Он, должно быть, хорошо знал, какие вносятся предложения в минуты, когда душа, освободившись от гнета вода и газов, парит в блаженном умиротворении над жизненной суетой и вкушает сладость быстротечного бытия. Знал и не опасался чужого своеволия.
— Есть предложение отдохнуть ловчим промыслом, — с галантностью старосветского помещика прошелестел Первый. — Мне доложили, что гусь пошел на озера…
— Ловчим промыслом? — спросил Хрящев и довольно потер руки. — Молодец, красиво сказал! Да и сама идея толковая. Мы хорошо поработали, значит, можем и отдохнуть. А где гусь?
— Тут, неподалеку, — изрек Первый, сияя. — На озере Славном.
Меня потрясла удивительная политичность Первого. Ах, как он умело перекрестил порося в карася. Ах, как умело!
Озеро, на которое приглашали Дорогого Гостя, испокон веков называлось Страмным. Когда-то посреди него на острове стоял мужской монастырь с уставом жестким и строгим. Игумен оного заведения Иосиф держал братию в рукавицах ежовых, оберегал обитель от проникновения за ее стены греха и соблазна. Но чем строже уставы, тем горячее страсти — это закон любого отгороженного от мира заведения. Монахи впадали в соблазн чаще, чем то было угодно богу и игумену, а монашьих деток в округе рождалось не меньше, чем крестьянских.

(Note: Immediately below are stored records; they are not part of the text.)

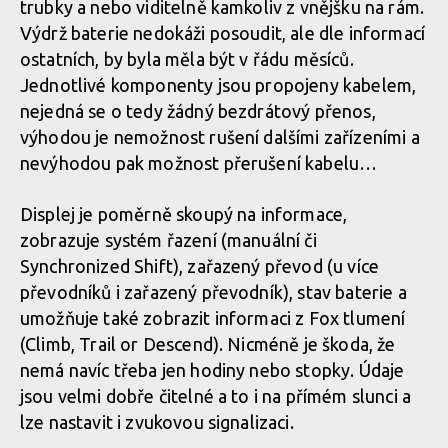
trubky a nebo viditelně kamkoliv z vnějšku na rám.
Výdrž baterie nedokáži posoudit, ale dle informací
ostatních, by byla měla být v řádu měsíců.
Jednotlivé komponenty jsou propojeny kabelem,
nejedná se o tedy žádný bezdrátový přenos,
výhodou je nemožnost rušení dalšími zařízeními a
nevýhodou pak možnost přerušení kabelu…
Displej je poměrně skoupý na informace,
zobrazuje systém řazení (manuální či
Synchronized Shift), zařazený převod (u více
převodníků i zařazený převodník), stav baterie a
umožňuje také zobrazit informaci z Fox tlumení
(Climb, Trail or Descend). Nicméně je škoda, že
nemá navíc třeba jen hodiny nebo stopky. Údaje
jsou velmi dobře čitelné a to i na přímém slunci a
lze nastavit i zvukovou signalizaci.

За отпущением грехов в святую обитель частенько наезжали вдовы — богатые из города, бедные из сел. После отпущения грехов, дабы сохранить на будущее необходимость в покаянии, вдовы увлекали братию в густые тальники и разнотравье, окружавшее голубое мирное озеро. Монахи «страмили» вдов, зная, что и без того слава о их заступничестве за убогих и сирых гуляет по всей губернии. Потому и мирное озеро получило в народе прозвание «Страмного».